请教平均数算法
输入i个x,求其平均数avg。
算法1:x+= (x-avg)/i;
算法2:sum+=x, avg=sum/i;
要求写一段代码证明即使sum不溢出,算法1也比2好。
谢过各位高人啦先~
[解决办法]
我看不出有什么区别. 我给你做了个测试.
#include<stdio.h>
#include<time.h>
int main()
{
int i ;
double x ,sum = 0,avg = 0;
srand(time(NULL));
for(i = 0; i < 1000000 ; i++)
{
x = rand()%10+1;
sum += x;
}
avg = sum/i;
printf("%lf\n",avg);
printf("time use:%lf\n",(double)clock()/CLOCKS_PER_SEC);
}
#include<stdio.h>
#include<time.h>
int main()
{
double sum = 0,avg = 0;
double x;
int i;
srand(time(NULL));
for(i = 0 ; i < 1000000; i++)
{
x = rand()%10+1;
avg += (x-avg)/(i+1);
}
printf("%lf\n",avg);
printf("time use:%lf\n",(double)clock()/CLOCKS_PER_SEC);
}
#include <stdlib.h>
#include <stdio.h>
int main()
{
static double data[1000000];
double sum, avg, check_value;
int i;
int n = sizeof(data)/sizeof(data[0]);
avg = 0;
for( i = 0; i < n; ++ i)
{
avg += ( data[i] - avg) / (i + 1);
}
check_value = 0;
for( i = 0; i < n; ++ i)
{
check_value = check_value + ( data[i] - avg );
}
printf("\navg += (x[i] - avb) / i:\tavg = %g\t check_value = %g", avg, check_value );
for( i = 0; i < n; ++ i )
{
data[i] = 1.3;
}
sum = 0;
for( i = 0; i < n; ++ i)
{
sum += data[i];
}
avg = sum / n;
check_value = 0;
for( i = 0; i < n; ++ i)
{
check_value = check_value + ( data[i] - avg );
}
printf("\n avg = sum / N: \tavg = %g\t check_value = %g", avg, check_value );
getchar();
}

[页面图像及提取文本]

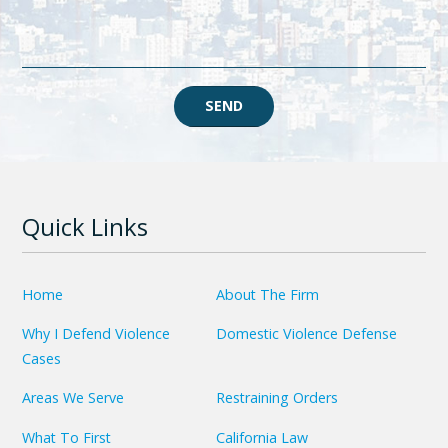
SEND
Quick Links
Home
About The Firm
Why I Defend Violence
Domestic Violence Defense
Cases
Areas We Serve
Restraining Orders
What To First
California Law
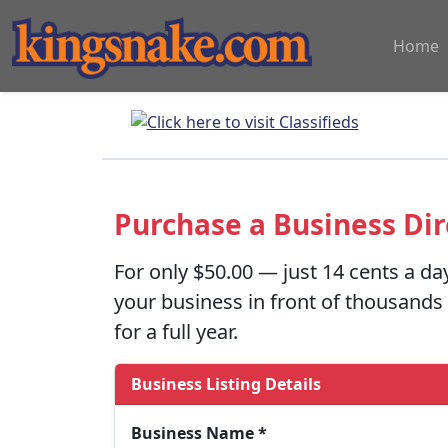
Home
Purchase a Business Dir
For only
$50.00
— just 14 cents a da
your business in front of thousand
for a full year.
Business Listing Details
Business Name *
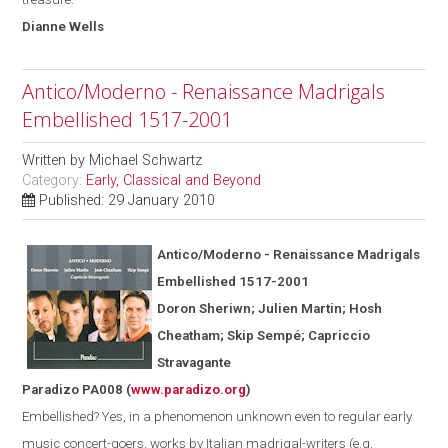
Dianne
Wells
Antico/Moderno - Renaissance Madrigals
Embellished 1517-2001
Written by
Michael Schwartz
Category:
Early, Classical and Beyond
Published: 29 January 2010
Antico/Moderno - Renaissance Madrigals
Embellished 1517-2001
Doron Sheriwn; Julien Martin; Hosh
Cheatham; Skip Semp
é
; Capriccio
Stravagante
Paradizo PA008
(
www.paradizo.org
)
Embellished? Yes, in a phenomenon unknown even to regular early
music concert-goers, works by Italian madrigal-writers (
e.g.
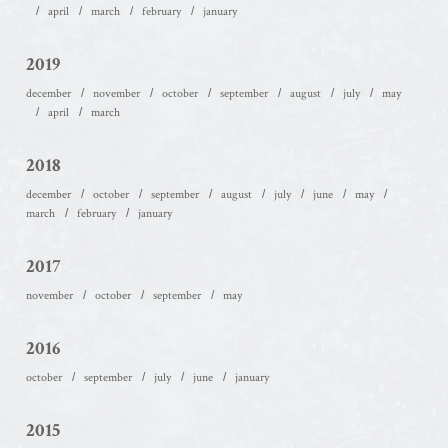
april
march
february
january
2019
december
november
october
september
august
july
may
april
march
2018
december
october
september
august
july
june
may
march
february
january
2017
november
october
september
may
2016
october
september
july
june
january
2015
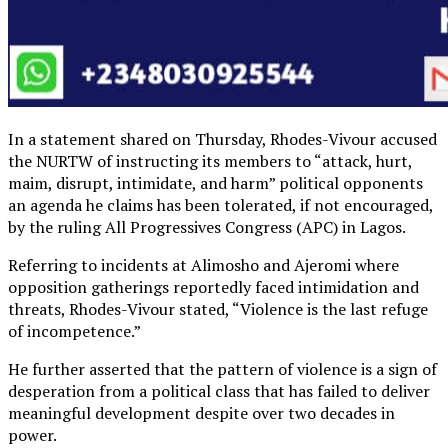
In a statement shared on Thursday, Rhodes-Vivour accused
the NURTW of instructing its members to “attack, hurt,
maim, disrupt, intimidate, and harm” political opponents
an agenda he claims has been tolerated, if not encouraged,
by the ruling All Progressives Congress (APC) in Lagos.
Referring to incidents at Alimosho and Ajeromi where
opposition gatherings reportedly faced intimidation and
threats, Rhodes-Vivour stated, “Violence is the last refuge
of incompetence.”
He further asserted that the pattern of violence is a sign of
desperation from a political class that has failed to deliver
meaningful development despite over two decades in
power.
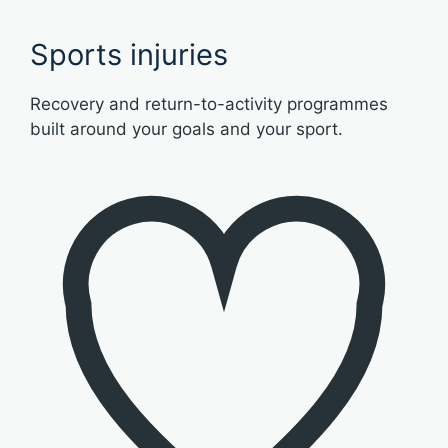
Sports injuries
Recovery and return-to-activity programmes
built around your goals and your sport.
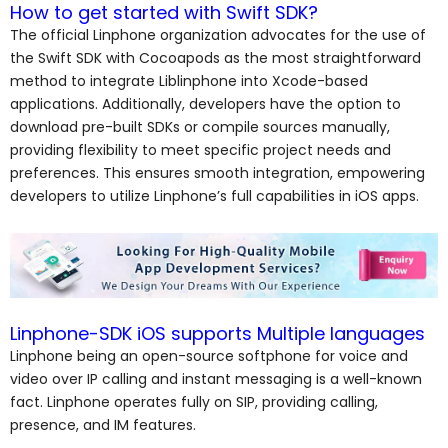
How to get started with Swift SDK?
The official Linphone organization advocates for the use of
the Swift SDK with Cocoapods as the most straightforward
method to integrate Liblinphone into Xcode-based
applications. Additionally, developers have the option to
download pre-built SDKs or compile sources manually,
providing flexibility to meet specific project needs and
preferences. This ensures smooth integration, empowering
developers to utilize Linphone’s full capabilities in iOS apps.
Linphone-SDK iOS supports Multiple languages
Linphone being an open-source softphone for voice and
video over IP calling and instant messaging is a well-known
fact. Linphone operates fully on SIP, providing calling,
presence, and IM features.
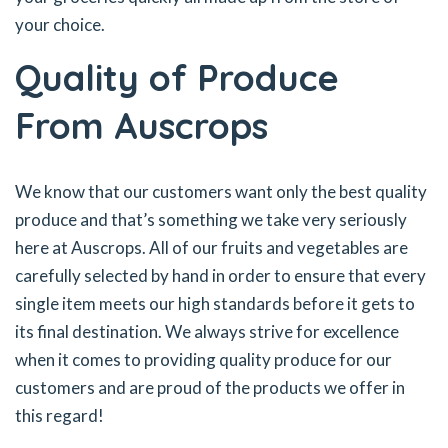
your choice.
Quality of Produce
From Auscrops
We know that our customers want only the best quality
produce and that’s something we take very seriously
here at Auscrops. All of our fruits and vegetables are
carefully selected by hand in order to ensure that every
single item meets our high standards before it gets to
its final destination. We always strive for excellence
when it comes to providing quality produce for our
customers and are proud of the products we offer in
this regard!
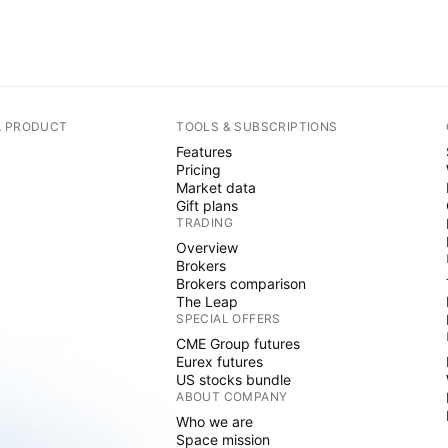
A PRODUCT
TOOLS & SUBSCRIPTIONS
Features
Pricing
Market data
Gift plans
TRADING
Overview
Brokers
Brokers comparison
The Leap
SPECIAL OFFERS
CME Group futures
Eurex futures
US stocks bundle
ABOUT COMPANY
Who we are
Space mission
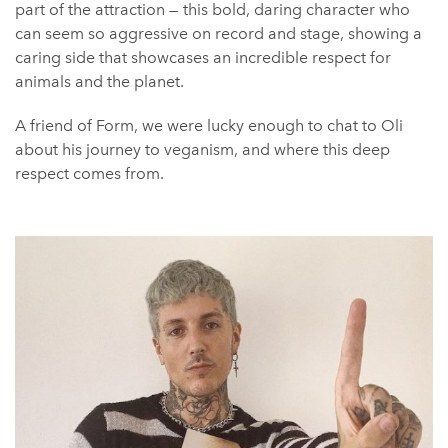
part of the attraction — this bold, daring character who
can seem so aggressive on record and stage, showing a
caring side that showcases an incredible respect for
animals and the planet.
A friend of Form, we were lucky enough to chat to Oli
about his journey to veganism, and where this deep
respect comes from.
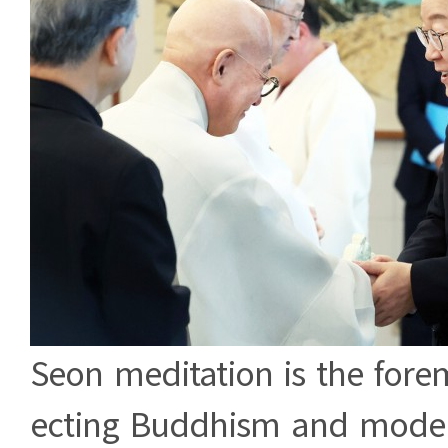
Seon meditation is the fore
ecting Buddhism and moder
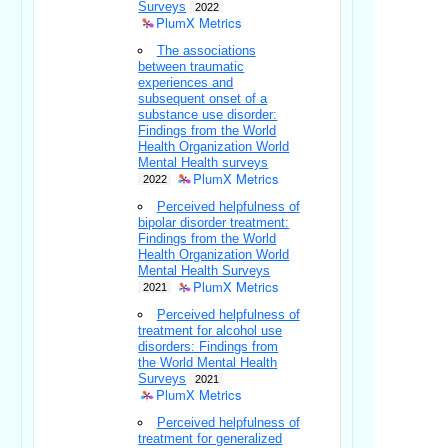
Surveys
2022
PlumX Metrics
The associations
between traumatic
experiences and
subsequent onset of a
substance use disorder:
Findings from the World
Health Organization World
Mental Health surveys
PlumX Metrics
2022
Perceived helpfulness of
bipolar disorder treatment:
Findings from the World
Health Organization World
Mental Health Surveys
PlumX Metrics
2021
Perceived helpfulness of
treatment for alcohol use
disorders: Findings from
the World Mental Health
Surveys
2021
PlumX Metrics
Perceived helpfulness of
treatment for generalized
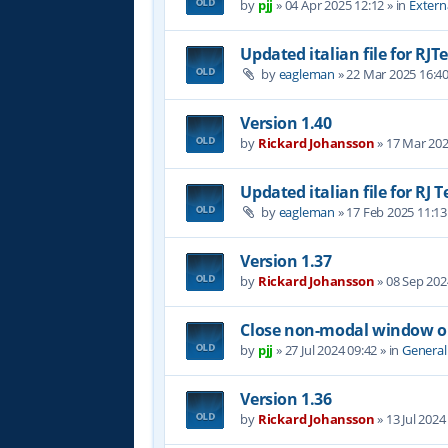
by
pjj
»
04 Apr 2025 12:12
» in
Extern
Updated italian file for RJT
by
eagleman
»
22 Mar 2025 16:4
Version 1.40
by
Rickard Johansson
»
17 Mar 202
Updated italian file for RJ 
by
eagleman
»
17 Feb 2025 11:13
Version 1.37
by
Rickard Johansson
»
08 Sep 202
Close non-modal window on
by
pjj
»
27 Jul 2024 09:42
» in
General
Version 1.36
by
Rickard Johansson
»
13 Jul 2024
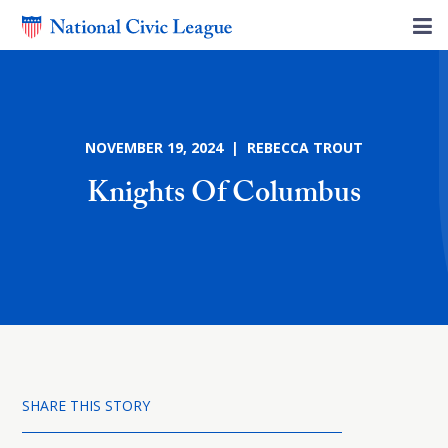
NOVEMBER 19, 2024 | REBECCA TROUT
Knights Of Columbus
SHARE THIS STORY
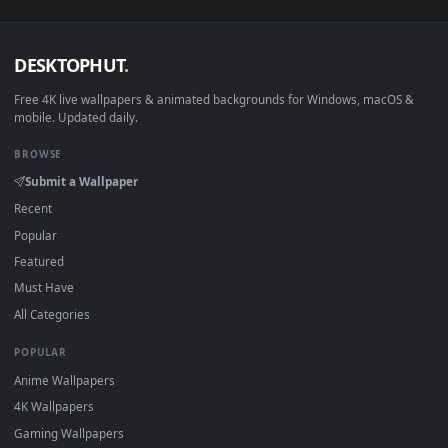
View Sasuke Uchiha - Red & Black Live Wallpaper — an anima
·
←
→
Previous
Page
1
Next
Download free
Itachi Uchiha
live wallpapers and animated
wallpapers in 4K and HD for Windows 11/10, Mac and mobile
New Itachi Uchiha desktop backgrounds added regularly — 
sign-up, no watermark.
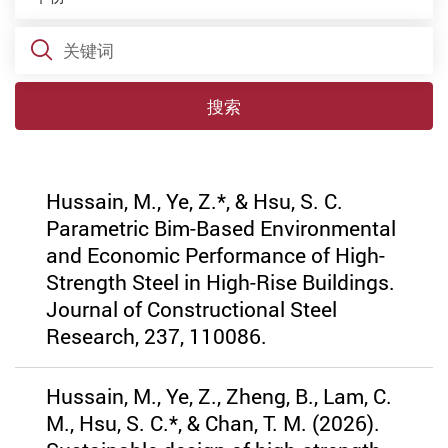
关键词
搜索
Hussain, M., Ye, Z.*, & Hsu, S. C.
Parametric Bim-Based Environmental
and Economic Performance of High-
Strength Steel in High-Rise Buildings.
Journal of Constructional Steel
Research, 237, 110086.
Hussain, M., Ye, Z., Zheng, B., Lam, C.
M., Hsu, S. C.*, & Chan, T. M. (2026).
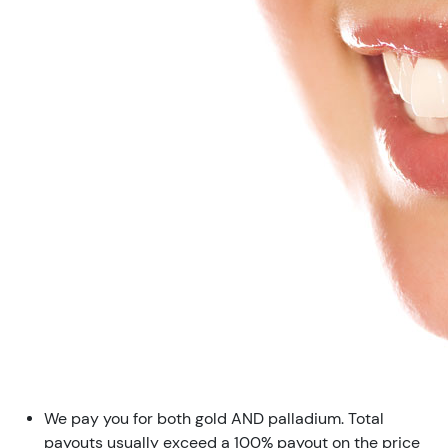
We pay you for both gold AND palladium. Total
payouts usually exceed a 100% payout on the price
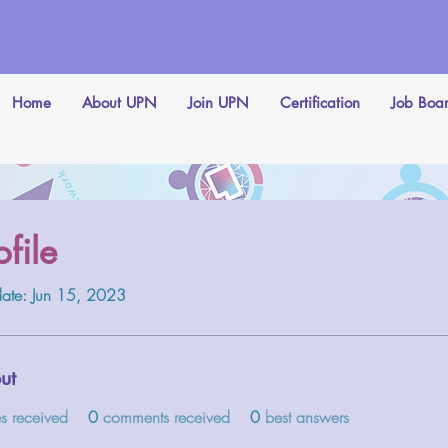
Home
About UPN
Join UPN
Certification
Job Boa
ofile
date: Jun 15, 2023
ut
es received
0
comments received
0
best answers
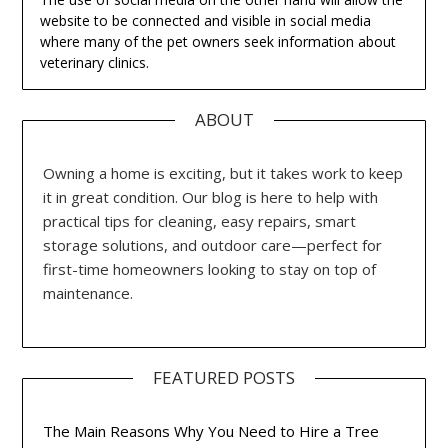
website to be connected and visible in social media
where many of the pet owners seek information about
veterinary clinics.
ABOUT
Owning a home is exciting, but it takes work to keep
it in great condition. Our blog is here to help with
practical tips for cleaning, easy repairs, smart
storage solutions, and outdoor care—perfect for
first-time homeowners looking to stay on top of
maintenance.
FEATURED POSTS
The Main Reasons Why You Need to Hire a Tree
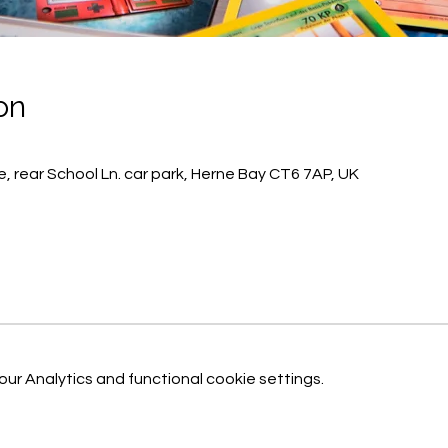
on
, rear School Ln. car park, Herne Bay CT6 7AP, UK
r Analytics and functional cookie settings.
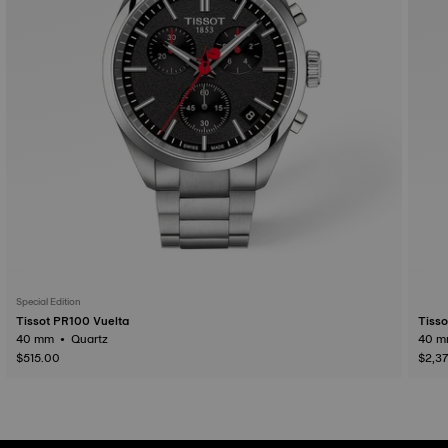
Special Edition
Tissot PR100 Vuelta
Tiss
40 mm • Quartz
$515.00
$2,3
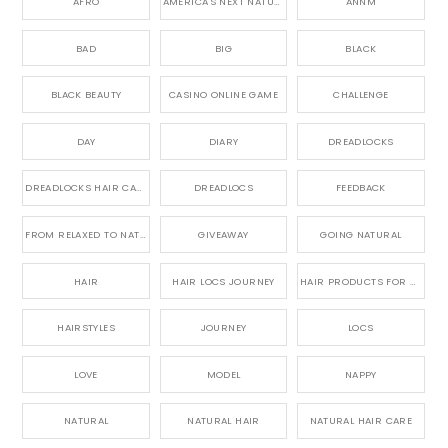
AFRO
AMERICA'S NEXT NATURAL MODEL,
ANNM
BAD
BIG
BLACK
BLACK BEAUTY
CASINO ONLINE GAME
CHALLENGE
DAY
DIARY
DREADLOCKS
DREADLOCKS HAIR CARE
DREADLOCS
FEEDBACK
FROM RELAXED TO NATURAL
GIVEAWAY
GOING NATURAL
HAIR
HAIR LOCS JOURNEY
HAIR PRODUCTS FOR DREADLOCS
HAIRSTYLES
JOURNEY
LOCS
LOVE
MODEL
NAPPY
NATURAL
NATURAL HAIR
NATURAL HAIR CARE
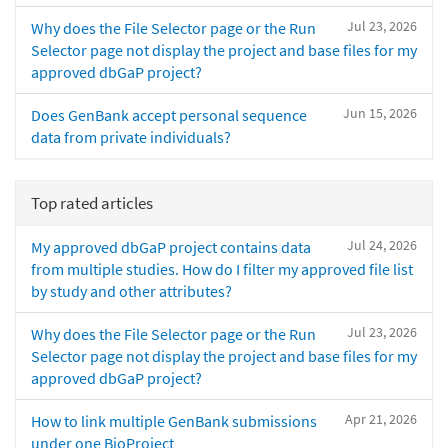
Jul 23, 2026
Why does the File Selector page or the Run
Selector page not display the project and base files for my
approved dbGaP project?
Jun 15, 2026
Does GenBank accept personal sequence
data from private individuals?
Top rated articles
Jul 24, 2026
My approved dbGaP project contains data
from multiple studies. How do I filter my approved file list
by study and other attributes?
Jul 23, 2026
Why does the File Selector page or the Run
Selector page not display the project and base files for my
approved dbGaP project?
Apr 21, 2026
How to link multiple GenBank submissions
under one BioProject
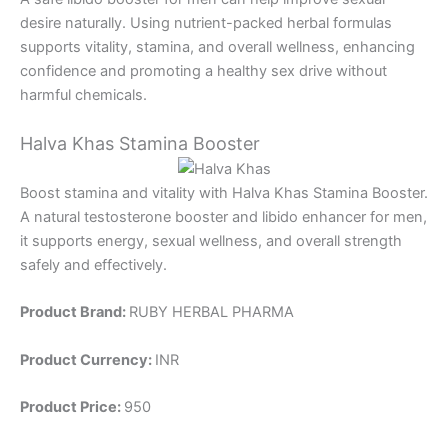
desire naturally. Using nutrient-packed herbal formulas
supports vitality, stamina, and overall wellness, enhancing
confidence and promoting a healthy sex drive without
harmful chemicals.
Halva Khas Stamina Booster
Boost stamina and vitality with Halva Khas Stamina Booster.
A natural testosterone booster and libido enhancer for men,
it supports energy, sexual wellness, and overall strength
safely and effectively.
Product Brand:
RUBY HERBAL PHARMA
Product Currency:
INR
Product Price:
950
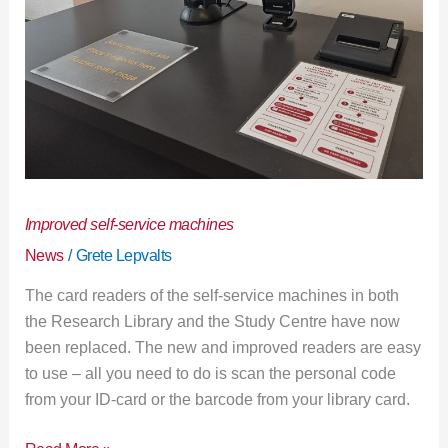
Improved self-service machines
News
/
Grete Lepvalts
The card readers of the self-service machines in both
the Research Library and the Study Centre have now
been replaced. The new and improved readers are easy
to use – all you need to do is scan the personal code
from your ID-card or the barcode from your library card.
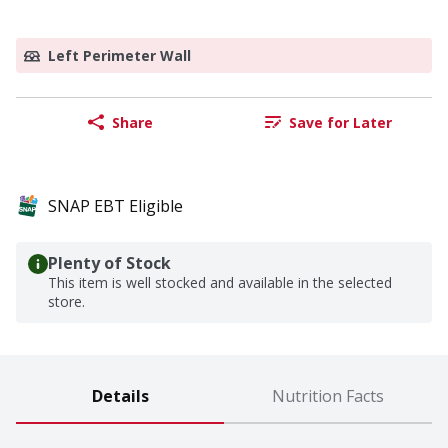
Left Perimeter Wall
Share
Save for Later
SNAP EBT Eligible
Plenty of Stock
This item is well stocked and available in the selected
store.
Details
Nutrition Facts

材料探究 |
1 > 依据上文关于平均数算法的讨论帖，逐一判断以下陈述是否与其相符，以"是"或"否"作答，并原文引用起决定作用的字句：(a) 提问者要求用代码证明，即使sum不溢出，算法1也优于算法2；(b) 回答者认为两种算法存在明显区别；(c) 测试程序以 rand()%10+1 生成x的值。
2 > 请用两句话概括上文关于平均数算法的讨论帖。

练习解答 |
1 >
(a) 是："要求写一段代码证明即使sum不溢出,算法1也比2好。"
(b) 否："我看不出有什么区别."
(c) 是："x = rand()%10+1;"

2 > 提问者列出两种求i个数x平均值avg的算法，一种逐项更新平均值，另一种先累加sum再除以i，并要求写代码证明即使sum不溢出，算法1也优于算法2。回答者表示看不出两者有何区别，并附上测试代码，对1000000个随机数分别按两种方式求平均值，同时输出耗时。